Faculty Senate talks proposed shared governance model

Brooke Schwartz

Todd Bruns, the institutional repository librarian and member of the Faculty Senate, was a part of the Workgroup Review Committee whose final recommendations were discussed during a Senate meeting Tuesday in Booth Library.

Brooke Schwartz, Administration Reporter

The Faculty Senate discussed a draft of a proposed shared governance model that would shift how campus groups are organized at Eastern Tuesday. The groups in the proposal included the Faculty Senate, the Council on Academic Affairs, the Council on Graduate Studies, the Council on Teacher Education, the Council on Faculty Research, the Committee for the Assessment of Student Learning, the Faculty Development Advisory Committee and a newly created general education committee.

The new shared governance model proposes the senate becomes an all-encompassing body, where all members of the other listed committees would be a part of the Faculty Senate. This means the senate would now consist of 30 to 50 members with two to three meetings a semester.

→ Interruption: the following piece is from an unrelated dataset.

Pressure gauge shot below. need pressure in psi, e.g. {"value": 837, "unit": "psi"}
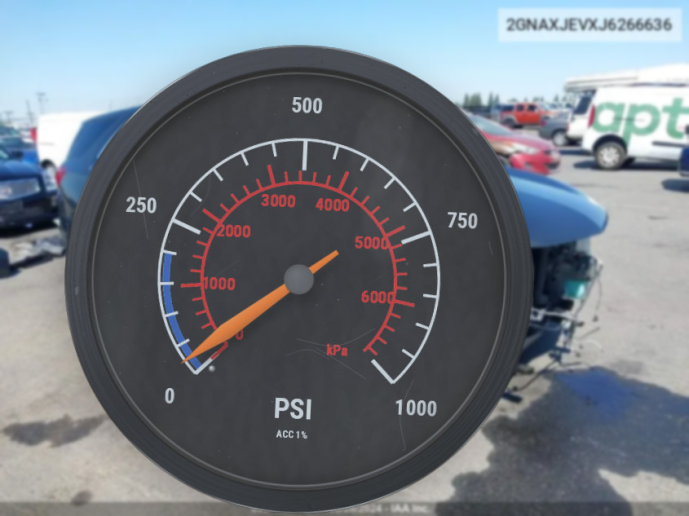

In this model, the senate would take more curricular responsibilities by officially approving program changes that would greatly affect the campus, while CAA would still approve minor changes and new programs.

Faculty Senate Vice Chair Jeff Stowell, who presented the shared governance shift to the Faculty Senate, said this process would not make curricular approval harder or more time-consuming.

This change could help accommodate Eastern’s campus as the number of faculty have dwindled over the past couple of years, Stowell said.

“We are starting, I believe, to see the effects of fewer faculty, particularly Unit A faculty, on campus,” Stowell said. “The deadline has now passed for submissions for elections (for campus organizations), and we have 14 positions for which people are running out of the 30 that are open.”

Institutional repository librarian Todd Bruns said if the campus cannot currently fill 30 positions, he does not think it will have more success filling the 50 positions proposed in the new model. The more people added to the senate, the less focused it could become, he said.

“(The Faculty Senate), as is, meets every two weeks, (and) we have the ability as a body to look at issues that are affecting the campus,” Bruns said. “In this model, I’m concerned that that focus could be really watered down.”

Bruns said the senate does not always get through every issue it is presented with during its meeting every two weeks, and he is worried about the effectiveness of the proposed senate in the new model.

History professor Bailey Young said the senate may lose some of its worth if it becomes the proposed size in this draft.

“Fifty is a big number, and that’s going to change the whole temper and tenor of the conduct of business. A lot of the value of Faculty Senate as it works here, in my experience, has been the possibility of spontaneous interactions,” Young said. “If you’re meeting a couple of times with 50 people and an agenda with items that have to be moved quickly, you’re not going to have that.”

Philosophy professor Grant Sterling said he is not sure he sees the proposed value in making such changes, as just calling members of other committees a part of the senate does not improve communication between the two bodies.

If such a model were approved, it would have to be justified by the university, not by the Higher Learning Commission recommendation from 2014 to improve campus communication, economics professor Teshome Abebe said.

Stowell said he will continue to take the model to many different committees on campus to get their feedback.

He said he hopes to have a change implemented by Fall 2019.

Also at the meeting, the Faculty Senate approved a resolution endorsing a recommendation by the Workgroup Review Committee to establish an ongoing committee tasked with identifying current and future challenges and trends affecting higher education.

The resolution stated that this committee should be composed “in equal measures” by members designated by administration and the Faculty Senate.

The Workgroup Review Committee looked at recommendations made by vitalization project Workgroup No. 8 and 9.

Workgroups No. 8 and 9 looked at ways to reorganize the university’s colleges and new programs, among other things, during the vitalization project.

The resolution acknowledged that the senate discussed the findings of the Workgroup Review Committee, and, although not all items were agreed upon, the senate was appreciative of the ingenuity of the proposals.

The University Naming Committee, which was tasked with looking at the senate proposal to rename Douglas Hall, voted against the proposal at a meeting last week.

Bruns said he was disappointed with the negative vote from the committee, and, although he admits he was not present to hear the arguments against the proposal, he does believe the committee dismissed the idea too quickly.